- [Data yang Disediakan]:
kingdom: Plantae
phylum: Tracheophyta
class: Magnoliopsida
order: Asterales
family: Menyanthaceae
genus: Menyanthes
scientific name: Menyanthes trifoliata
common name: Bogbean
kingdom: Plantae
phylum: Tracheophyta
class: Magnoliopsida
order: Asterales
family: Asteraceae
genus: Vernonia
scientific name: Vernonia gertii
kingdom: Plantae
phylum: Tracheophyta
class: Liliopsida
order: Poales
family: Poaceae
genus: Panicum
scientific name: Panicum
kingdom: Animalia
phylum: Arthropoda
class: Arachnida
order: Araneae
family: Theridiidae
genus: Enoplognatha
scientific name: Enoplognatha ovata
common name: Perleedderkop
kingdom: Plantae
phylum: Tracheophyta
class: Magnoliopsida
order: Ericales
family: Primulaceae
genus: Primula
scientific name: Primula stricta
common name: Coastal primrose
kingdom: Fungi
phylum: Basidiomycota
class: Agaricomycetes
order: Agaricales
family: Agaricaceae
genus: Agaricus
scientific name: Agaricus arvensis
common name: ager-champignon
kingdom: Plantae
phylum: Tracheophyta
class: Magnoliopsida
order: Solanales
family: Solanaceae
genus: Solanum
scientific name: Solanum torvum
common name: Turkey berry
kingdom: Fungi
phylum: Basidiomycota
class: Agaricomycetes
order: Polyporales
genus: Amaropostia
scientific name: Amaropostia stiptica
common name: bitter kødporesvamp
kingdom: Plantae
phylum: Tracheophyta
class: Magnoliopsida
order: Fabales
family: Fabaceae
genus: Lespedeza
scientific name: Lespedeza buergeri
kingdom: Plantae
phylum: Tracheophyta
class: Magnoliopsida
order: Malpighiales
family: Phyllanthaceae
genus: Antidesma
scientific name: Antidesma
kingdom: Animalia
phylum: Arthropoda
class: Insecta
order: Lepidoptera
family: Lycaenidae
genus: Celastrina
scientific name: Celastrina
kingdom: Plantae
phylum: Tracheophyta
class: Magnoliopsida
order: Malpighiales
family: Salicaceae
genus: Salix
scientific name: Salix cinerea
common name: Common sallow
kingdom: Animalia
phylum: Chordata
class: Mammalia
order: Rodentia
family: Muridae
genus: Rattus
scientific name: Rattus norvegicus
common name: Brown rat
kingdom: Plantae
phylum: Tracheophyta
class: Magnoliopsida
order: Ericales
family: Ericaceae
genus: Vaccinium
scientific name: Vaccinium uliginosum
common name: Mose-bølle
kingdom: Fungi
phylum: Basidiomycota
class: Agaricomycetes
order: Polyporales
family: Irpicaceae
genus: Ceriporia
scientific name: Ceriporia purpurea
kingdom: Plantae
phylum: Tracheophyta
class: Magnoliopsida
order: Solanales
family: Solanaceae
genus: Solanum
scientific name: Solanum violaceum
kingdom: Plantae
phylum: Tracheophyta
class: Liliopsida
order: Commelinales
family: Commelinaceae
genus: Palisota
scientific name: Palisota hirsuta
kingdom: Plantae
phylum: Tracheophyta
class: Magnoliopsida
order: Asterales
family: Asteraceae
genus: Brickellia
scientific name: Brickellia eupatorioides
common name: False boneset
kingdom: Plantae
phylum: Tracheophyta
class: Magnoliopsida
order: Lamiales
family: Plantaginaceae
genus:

- [Latihan]: Ketik ulang seluruh baris di atas tanpa mengubah satu huruf pun.

- [Hasil Latihan]:
kingdom: Plantae
phylum: Tracheophyta
class: Magnoliopsida
order: Asterales
family: Menyanthaceae
genus: Menyanthes
scientific name: Menyanthes trifoliata
common name: Bogbean
kingdom: Plantae
phylum: Tracheophyta
class: Magnoliopsida
order: Asterales
family: Asteraceae
genus: Vernonia
scientific name: Vernonia gertii
kingdom: Plantae
phylum: Tracheophyta
class: Liliopsida
order: Poales
family: Poaceae
genus: Panicum
scientific name: Panicum
kingdom: Animalia
phylum: Arthropoda
class: Arachnida
order: Araneae
family: Theridiidae
genus: Enoplognatha
scientific name: Enoplognatha ovata
common name: Perleedderkop
kingdom: Plantae
phylum: Tracheophyta
class: Magnoliopsida
order: Ericales
family: Primulaceae
genus: Primula
scientific name: Primula stricta
common name: Coastal primrose
kingdom: Fungi
phylum: Basidiomycota
class: Agaricomycetes
order: Agaricales
family: Agaricaceae
genus: Agaricus
scientific name: Agaricus arvensis
common name: ager-champignon
kingdom: Plantae
phylum: Tracheophyta
class: Magnoliopsida
order: Solanales
family: Solanaceae
genus: Solanum
scientific name: Solanum torvum
common name: Turkey berry
kingdom: Fungi
phylum: Basidiomycota
class: Agaricomycetes
order: Polyporales
genus: Amaropostia
scientific name: Amaropostia stiptica
common name: bitter kødporesvamp
kingdom: Plantae
phylum: Tracheophyta
class: Magnoliopsida
order: Fabales
family: Fabaceae
genus: Lespedeza
scientific name: Lespedeza buergeri
kingdom: Plantae
phylum: Tracheophyta
class: Magnoliopsida
order: Malpighiales
family: Phyllanthaceae
genus: Antidesma
scientific name: Antidesma
kingdom: Animalia
phylum: Arthropoda
class: Insecta
order: Lepidoptera
family: Lycaenidae
genus: Celastrina
scientific name: Celastrina
kingdom: Plantae
phylum: Tracheophyta
class: Magnoliopsida
order: Malpighiales
family: Salicaceae
genus: Salix
scientific name: Salix cinerea
common name: Common sallow
kingdom: Animalia
phylum: Chordata
class: Mammalia
order: Rodentia
family: Muridae
genus: Rattus
scientific name: Rattus norvegicus
common name: Brown rat
kingdom: Plantae
phylum: Tracheophyta
class: Magnoliopsida
order: Ericales
family: Ericaceae
genus: Vaccinium
scientific name: Vaccinium uliginosum
common name: Mose-bølle
kingdom: Fungi
phylum: Basidiomycota
class: Agaricomycetes
order: Polyporales
family: Irpicaceae
genus: Ceriporia
scientific name: Ceriporia purpurea
kingdom: Plantae
phylum: Tracheophyta
class: Magnoliopsida
order: Solanales
family: Solanaceae
genus: Solanum
scientific name: Solanum violaceum
kingdom: Plantae
phylum: Tracheophyta
class: Liliopsida
order: Commelinales
family: Commelinaceae
genus: Palisota
scientific name: Palisota hirsuta
kingdom: Plantae
phylum: Tracheophyta
class: Magnoliopsida
order: Asterales
family: Asteraceae
genus: Brickellia
scientific name: Brickellia eupatorioides
common name: False boneset
kingdom: Plantae
phylum: Tracheophyta
class: Magnoliopsida
order: Lamiales
family: Plantaginaceae
genus:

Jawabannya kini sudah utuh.